Text passage:
- - -
I’m taking a course in Reference services in grad school. Our first assignment focused on dictionaries. Here’s a part of what I had to find:

1. What is a ‘trustafarian’?  Evaluate the authority of the source you used to locate this definition.

The Oxford English Dictionary defines ‘trustafarian’ as: A wealthy young (white) person with a bohemian lifestyle, typically one who adopts aspects of the appearance and culture of other ethnic groups (esp. Rastafarians) and lives in or frequents a fashionable, multicultural area. Freq. mildly derogatory. Also as adj.

I first tried the slang dictionary on UICU’s library’s website, but found no results. Since I expect OED to have almost every word and impeccable accuracy, I went there. I like that it defined this word, gave sample sentences and states that it’s somewhat derogatory, which helps a patron understand its use more completely.

“Trustafarian, n. (and adj.)”. OED Online. Oxford: Oxford University Press. 2013. Web. (accessed on February 3, 2014)

2. What is samizdat literature?  Where did the term come from?  When was it first used in the English language? Where was it first used?

According to the Oxford English Dictionary, samizdat literature is: The clandestine or illegal copying and distribution of literature (orig. and chiefly in the U.S.S.R.); an ‘underground press’; a text or texts produced by this. Also transf. and attrib. or as adj. Phr. in samizdat, in this form of publication.

Samizdat comes from Russian and was first used in 1967 in The London Times as shown below:

1967   Times 6 Nov. (Russia Suppl.) p. xxii/4   A vast and newly educated [Soviet] population..do not pass around the precious samizdat (unpublished) manuscripts.

Since the question asked for etymological information, I immediately went to the OED, which I learned to use as an undergraduate. It’s a favorite dictionary of mine and well known for its etymology.

“Samizdat, n.”. OED Online.</cite Oxford: Oxford University Press. 2013. (accessed February 1, 2014).

3. What does IMHO stand for?  Does it have multiple meanings?
According to several dictionaries IMHO stands for “in my humble opinion.” Gale Virtual Reference offers more terms:

Idiots Manage High Office
I Make Humungous Overstatements
Inane Marketing Hold-Over
In My Honest Opinion
In My Humble Opinion [Internet language] [Computer science]

Internet Media House
Inventory of Mental Health Organizations [Department of Health and Human Services] (GFGA)
- - -
Exercise aim: Write the next part of the post about the dictionary assignment, starting after its last line. The entries have no connection to the post about the dictionary assignment.

Record excerpts:
- - -
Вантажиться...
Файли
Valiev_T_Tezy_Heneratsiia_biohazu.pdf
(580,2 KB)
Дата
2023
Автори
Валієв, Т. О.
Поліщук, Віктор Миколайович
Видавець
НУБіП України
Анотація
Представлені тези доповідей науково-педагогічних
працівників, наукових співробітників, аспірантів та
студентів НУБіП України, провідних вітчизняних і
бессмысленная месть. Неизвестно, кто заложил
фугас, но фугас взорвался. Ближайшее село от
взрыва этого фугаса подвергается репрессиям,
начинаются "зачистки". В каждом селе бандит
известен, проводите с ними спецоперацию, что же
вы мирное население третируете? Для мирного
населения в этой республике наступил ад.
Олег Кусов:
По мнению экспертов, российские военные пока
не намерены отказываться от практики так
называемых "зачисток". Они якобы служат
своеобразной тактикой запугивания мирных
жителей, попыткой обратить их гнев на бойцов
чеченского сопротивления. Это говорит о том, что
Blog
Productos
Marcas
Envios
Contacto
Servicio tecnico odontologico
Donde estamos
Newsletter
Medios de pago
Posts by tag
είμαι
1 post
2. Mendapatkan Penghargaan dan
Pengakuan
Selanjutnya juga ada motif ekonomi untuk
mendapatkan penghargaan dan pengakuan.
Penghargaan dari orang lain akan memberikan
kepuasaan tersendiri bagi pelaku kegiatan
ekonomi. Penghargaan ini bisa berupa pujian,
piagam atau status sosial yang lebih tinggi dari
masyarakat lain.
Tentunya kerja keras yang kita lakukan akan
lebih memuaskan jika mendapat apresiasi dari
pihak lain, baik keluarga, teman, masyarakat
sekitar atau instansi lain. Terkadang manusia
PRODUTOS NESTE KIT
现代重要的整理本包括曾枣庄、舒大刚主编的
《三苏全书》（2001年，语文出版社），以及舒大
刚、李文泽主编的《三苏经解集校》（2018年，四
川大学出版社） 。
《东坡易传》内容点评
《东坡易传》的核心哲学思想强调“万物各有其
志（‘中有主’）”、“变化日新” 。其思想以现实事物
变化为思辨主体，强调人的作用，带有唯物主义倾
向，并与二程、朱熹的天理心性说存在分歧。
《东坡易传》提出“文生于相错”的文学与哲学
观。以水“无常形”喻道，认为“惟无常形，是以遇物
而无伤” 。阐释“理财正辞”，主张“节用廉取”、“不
- - -
Reply:
I searched Credo and found Webster’s New World & Trade Computer Dictionary had a definition. Since “Webster’s” is a name that is no longer copyright protected I wasn’t sure of the source’s credibility, but I was curious about a dictionary of computer terms. Since the patron wondered about multiple meanings I wanted to insure I found all possibilities. Gale Virtual Reference, which I found through Credo and therefore trust, offered a number of meanings, which should satisfy the patron.

“IMHO.” Acronyms, Initialisms & Abbreviations Dictionary.  Ed. Kristin B. Mallegg. 44th ed. Vol. 2. Detroit: Gale, 2011. Gale Virtual Reference Library. Web. (accessed February 3, 2014.)

“IMHO.” In Webster’s New World & Trade; Computer Dictionary. Hoboken: Wiley, 2003. Web. (accessed February 3, 2014.)

4. What can you tell me about onychotillomania?

According to American Heritage Medical Dictionary, which I accessed through yourdictionary.com, it’s a noun referring to “a tendency to pick at the fingernails or toenails.” Stedman’s Medical Dictionary confirmed this definition and added that it’s derived from Greek.

Since the term sounds psychological, I consulted a medical dictionary. First I tried Yourdictionary.com because I have never used it and I want to investigate as many sources as possible during this course. While I got a short definition, I wasn’t sure of Yourdictionary.com so I accessed the ebook version of Stedman’s Medical dictionary through UICU’s library. I trust that they offer an accurate medical dictionary.

“Onychotillomania. (n.d.). American Heritage Medical Dictionary. Web. n.d.[accessed February 3rd, 2014].

“Onychotillomania.” Stedman’s Medical Dictionary, 28th Ed. Stedman, Thomas Lathrop. Philadelphia : Lippincott Williams & Wilkins. 2003. Web. [accessed February 3rd, 2014].